The Safety Hire You Keep Missing Is Already on Your Jobsite

Brady Keene
Co-founder, COO and Head of Safety

At a glance
- BLS projects roughly 19,200 safety openings each year. US colleges produce about 1,100 safety graduates annually.
- One in four current safety professionals are expected to retire in the next decade.
- There is no single source of talent that closes this gap.
- Companies that combine multiple pipelines, intentional development, and modern tools will be better positioned to staff the next decade. The ones waiting on one clean fix will not.
The math does not work
The demand for safety professionals is outpacing the traditional pipeline. BLS projects around 19,200 safety openings each year, while US colleges produce about 1,100 safety graduates annually. At the same time, one in four current safety professionals are expected to retire in the next ten years.
Even if every safety program in the country expanded tomorrow, the numbers still would not close. College enrollment is under pressure broadly, and pulling from the trades is not a clean fix either because the trades are short too. Moving a foreman into safety may solve one seat, but it opens another.

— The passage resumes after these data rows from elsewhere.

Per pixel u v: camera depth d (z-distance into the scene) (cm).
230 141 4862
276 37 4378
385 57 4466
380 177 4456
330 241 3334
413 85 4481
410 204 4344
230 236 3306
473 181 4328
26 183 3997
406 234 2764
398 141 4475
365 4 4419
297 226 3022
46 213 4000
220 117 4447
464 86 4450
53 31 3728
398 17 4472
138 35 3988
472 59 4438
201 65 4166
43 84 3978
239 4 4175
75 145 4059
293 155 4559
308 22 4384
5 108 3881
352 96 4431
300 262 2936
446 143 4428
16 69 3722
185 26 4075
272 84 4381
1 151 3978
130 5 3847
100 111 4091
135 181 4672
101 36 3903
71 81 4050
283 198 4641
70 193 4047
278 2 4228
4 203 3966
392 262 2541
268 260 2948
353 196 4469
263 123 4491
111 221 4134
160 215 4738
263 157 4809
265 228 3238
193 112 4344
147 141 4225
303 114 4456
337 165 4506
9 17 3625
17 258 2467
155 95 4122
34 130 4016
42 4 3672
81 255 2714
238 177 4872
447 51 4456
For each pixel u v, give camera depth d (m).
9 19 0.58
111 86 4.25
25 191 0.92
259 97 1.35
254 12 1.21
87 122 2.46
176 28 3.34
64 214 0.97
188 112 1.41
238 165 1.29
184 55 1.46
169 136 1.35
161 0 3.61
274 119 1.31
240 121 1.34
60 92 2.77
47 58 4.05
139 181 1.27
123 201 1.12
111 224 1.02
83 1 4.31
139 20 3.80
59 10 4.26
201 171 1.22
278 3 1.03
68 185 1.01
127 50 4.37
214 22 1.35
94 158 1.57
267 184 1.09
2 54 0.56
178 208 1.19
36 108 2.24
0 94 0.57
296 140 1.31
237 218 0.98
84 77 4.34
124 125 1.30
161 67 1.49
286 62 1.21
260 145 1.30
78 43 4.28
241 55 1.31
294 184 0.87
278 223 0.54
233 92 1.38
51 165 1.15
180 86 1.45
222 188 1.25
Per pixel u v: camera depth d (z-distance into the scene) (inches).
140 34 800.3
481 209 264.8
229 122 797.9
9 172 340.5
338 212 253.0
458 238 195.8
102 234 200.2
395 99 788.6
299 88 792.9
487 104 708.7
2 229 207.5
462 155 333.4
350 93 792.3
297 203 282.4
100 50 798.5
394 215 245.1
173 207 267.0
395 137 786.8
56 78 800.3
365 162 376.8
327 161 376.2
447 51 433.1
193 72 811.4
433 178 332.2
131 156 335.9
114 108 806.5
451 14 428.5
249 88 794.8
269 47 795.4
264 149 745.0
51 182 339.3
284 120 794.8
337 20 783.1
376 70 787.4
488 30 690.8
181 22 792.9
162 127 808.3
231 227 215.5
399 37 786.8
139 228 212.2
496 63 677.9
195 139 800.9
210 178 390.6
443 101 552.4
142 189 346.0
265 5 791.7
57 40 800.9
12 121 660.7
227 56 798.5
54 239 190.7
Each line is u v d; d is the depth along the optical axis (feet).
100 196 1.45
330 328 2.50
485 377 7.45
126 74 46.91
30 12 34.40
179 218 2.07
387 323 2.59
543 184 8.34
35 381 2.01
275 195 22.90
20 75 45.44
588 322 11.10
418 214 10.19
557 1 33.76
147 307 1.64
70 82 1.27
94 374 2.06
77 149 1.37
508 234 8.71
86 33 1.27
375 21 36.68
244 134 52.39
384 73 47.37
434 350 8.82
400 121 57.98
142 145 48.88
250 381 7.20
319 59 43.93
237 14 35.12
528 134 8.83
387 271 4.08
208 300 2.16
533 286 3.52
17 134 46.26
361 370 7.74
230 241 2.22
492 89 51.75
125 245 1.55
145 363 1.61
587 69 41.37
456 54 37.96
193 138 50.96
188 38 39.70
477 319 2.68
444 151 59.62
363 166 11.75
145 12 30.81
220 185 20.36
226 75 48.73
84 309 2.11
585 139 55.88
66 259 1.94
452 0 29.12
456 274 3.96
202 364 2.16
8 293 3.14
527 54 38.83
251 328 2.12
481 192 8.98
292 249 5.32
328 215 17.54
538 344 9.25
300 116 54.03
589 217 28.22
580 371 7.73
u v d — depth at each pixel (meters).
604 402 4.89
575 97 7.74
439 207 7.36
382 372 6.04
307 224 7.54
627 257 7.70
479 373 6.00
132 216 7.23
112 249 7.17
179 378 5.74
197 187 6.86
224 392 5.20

The trades felt this shortage early. Safety is feeling it now. Companies trying to solve it with a single lever are going to keep losing.
What each pipeline actually gives you
New graduates bring current regulatory knowledge, formal training in hazard recognition, and comfort with the kind of data and tools the role is moving toward. What they usually do not have yet is field judgment or the credibility that gets a crew to stop work. That takes time, repetition, and a good mentor.
Experienced tradespeople are often the opposite. The credibility is there on day one. The technical layer, including regulation, incident investigation, documentation, and analytics, has to be added. When it works, it can work fast because the field instincts are already in place. The cost is real though. You are pulling someone your projects depend on, and you are filling their old seat while developing them into a new one.
Career changers are one of the most underused groups. Former military, EMS, environmental professionals, and operations managers from other industries often bring organizational skills and decision-making experience that transfer well. The risk is jobsite credibility, which has to be built through exposure, humility, and consistency.
Internal promotions from other roles in the company, such as coordinators, schedulers, quality, or operations, can also work. These people already know your processes, your clients, and your culture. That shortens onboarding significantly. What they usually need is technical depth and structured support.
The companies getting this right are running all four pipelines at once. They hire new graduates. They identify field leaders who may be able to transition into safety. They recruit from adjacent fields where the instincts transfer. They build relationships with college programs before they need to hire from them.
Where companies get this wrong
A few patterns show up repeatedly.
Companies treat development as a one-time event, such as a course, a certificate, or a week of shadowing, instead of a multi-year process. They promote someone into a safety seat without giving them the time or support to actually grow into it, then wonder why it did not work. They hire from one pipeline because it worked once, then ignore the others.
They also underinvest in the senior safety leader who is supposed to be developing everyone else. That person is often buried in meetings, paperwork, incident follow-up, and project demands. By the time mentoring shows up on the calendar, there is no capacity left.
That is the quiet killer. Development does not happen if the person responsible for it is underwater.
Technology changes what these people can cover
The other half of the equation is capacity. A safety manager used to spend much of the week chasing observations, writing reports, building toolbox talks, answering repeat regulatory questions, and trying to turn messy field input into something useful.
That work is changing. Field reports can now be captured by voice, photo, or short video and returned in a structured format. Regulatory questions can be answered with citations. Hazard photos can be analyzed through energy-based frameworks and connected to controls. Toolbox talks can be built around the actual risk patterns showing up across active sites. Analytics can be surfaced through a question instead of another spreadsheet.
None of this replaces the safety professional. It reduces the administrative weight around the role. That matters because judgment is still the scarce resource.
When the routine work becomes lighter, one experienced safety professional can cover more ground. A newer professional can become useful faster. A tradesperson moving into safety can close the technical gap with more support. A career changer can learn within a more structured system. An internal promote can build confidence while still having backup on the regulatory side.
Technology does not solve the talent shortage by itself. But it does change the productivity curve of the people you already have and the people you are trying to develop.
The path forward
There is no hidden supply of experienced safety managers about to enter the market. There is no single pipeline that fixes this.
The companies that will staff the next decade are the ones building multiple hiring channels, investing in development across all of them, and giving every safety professional tools that stretch what one person can cover.
The ones waiting for one clean fix are going to keep falling behind.